Vivemos uma pandemia. É natural que, com o avançar do tempo, acabemos por integrar este facto no nosso modo de vida com crescente normalidade. Apesar das adversidades, e com limitações graves, temos vindo a sair de casa, retomar alguma atividade económica e social, revisitar os amigos e familiares.
Se há algo que este vírus já demonstrou, em diversos pontos do globo, é a sua persistência e virulência, disseminando-se muito rapidamente e levando a situações de descontrolo em poucos dias. A metáfora da “mão sobre a mola”, que Marcelo Rebelo de Sousa popularizou, é a este propósito muito elucidativa: a COVID-19, no enquadramento epidemiológico que existe (pelo menos) até ao final do ano, não ficará mais ou menos controlada por mecanismos de natureza passiva (“parece que as coisas já estão a melhorar”), mas sim pela aplicação sistemática, rigorosa e permanente de medidas ativas de supressão e controlo das redes de contágio. É da natureza da mola o impulso para se libertar da tensão que sobre ela se aplica, do mesmo modo que é da natureza do vírus a sua expansão e disseminação.
A mão sobre a mola, prosseguindo a imagem, consiste nas conhecidíssimas medidas de saúde pública: distanciamento físico, uso de máscara, higienização das mãos e superfícies, ventilação dos espaços. É do interesse público e coletivo que se consiga controlar a pandemia, com o objetivo de: poupar vidas e doença, poupar recursos, poupar a economia nacional, acelerar o processo de retoma da dita normalidade social.
Mas está claro que a luta contra o vírus não é um bem absoluto, e deve ser ponderada numa ótica de risco-benefício. O Avante é uma festa política que mobiliza milhares de pessoas, com uma história rica e marcante, que é o reflexo permanente, ano após ano, do posicionamento do PCP na vida política nacional. É, no melhor dos sentidos, uma “prova de vida” fundamental à organização partidária. Para os trabalhadores e o povo, oprimidos pelo pior que há no sistema capitalista vigente, é uma oportunidade anual de comunhão e partilha, cujo valor não me cabe julgar ou criticar.
Os aspetos positivos e proveitosos, que o PCP promove no exercício inalienável da sua liberdade de ação política, devem ser, todavia, colocados na balança da realidade circunstancial que vivemos.
Num momento em que o fascismo e o populismo anti-científico se reerguem dentro das nossas fronteiras, seria uma demonstração de bom senso, respeito pela comunidade e pelo conhecimento científico, o cancelamento desta iniciativa.
É também na arena do respeito pela ciência e pelos profissionais de saúde que se tem de marcar a fronteira entre os democratas e os populistas autoritários. Basta observar o desastre americano ou brasileiro no confronto com este vírus para entender como nos devemos posicionar. E estar atento à Rússia de Putin, com a recente alegada vacina, alheia às melhores práticas de investigação, partilha e produção de saber científico, completa o quadro de forma vívida.

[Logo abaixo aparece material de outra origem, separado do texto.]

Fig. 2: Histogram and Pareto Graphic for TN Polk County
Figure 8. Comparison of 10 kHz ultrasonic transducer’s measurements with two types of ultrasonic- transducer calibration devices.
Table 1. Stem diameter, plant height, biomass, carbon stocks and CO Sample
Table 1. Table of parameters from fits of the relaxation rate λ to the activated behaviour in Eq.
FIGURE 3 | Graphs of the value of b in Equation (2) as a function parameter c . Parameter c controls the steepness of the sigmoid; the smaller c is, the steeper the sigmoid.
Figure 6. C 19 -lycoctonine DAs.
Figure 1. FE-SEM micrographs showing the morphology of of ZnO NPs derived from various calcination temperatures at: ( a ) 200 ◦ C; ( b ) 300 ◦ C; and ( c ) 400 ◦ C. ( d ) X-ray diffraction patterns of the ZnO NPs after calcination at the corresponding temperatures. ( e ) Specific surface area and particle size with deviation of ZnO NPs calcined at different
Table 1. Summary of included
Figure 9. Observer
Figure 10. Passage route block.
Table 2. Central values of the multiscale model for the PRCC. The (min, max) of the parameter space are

Não tenho quaisquer dúvidas sobre a capacidade de disciplina do PCP no cumprimento escrupuloso das orientações técnicas que forem emanadas pela DGS a propósito deste evento. Mas mesmo na hipótese de uma festa sem mácula, o risco da sua convocação é inegável e irrecuperável, quer na propagação do vírus, quer na imagem pública do partido.
Vale a pena referir ainda que muitos dos argumentos apresentados contra a celebração do Avante, frequentemente inspirados por ideologias anticomunistas, falham o alvo da racionalidade política ou técnica.
Por um lado, o Avante é um festival político, não sendo equiparável, aos olhos da lei, a um comum festival de música. Para além disso, a avaliação técnica sobre estes eventos é sempre feita de forma específica, caso a caso: um evento num recinto fechado não é igual a um evento em amplo espaço aberto; um evento com gritos e consumo de álcool não se compara com um evento silencioso e pacato; um evento numa região do país com muito poucos novos casos não se pode comparar com um evento realizado numa região em crise aguda.
Acima de tudo, o Avante permite uma lição paradigmática sobre como conduzir um juízo decente e informado acerca da realização de eventos em tempo de pandemia. Ponderar riscos e benefícios, analisar o contexto específico, não estabelecer comparações falaciosas e, mais importante, decidir qual a imagem pública e o posicionamento que cada indivíduo, associação ou partido deseja assumir mediante o conhecimento científico e técnico.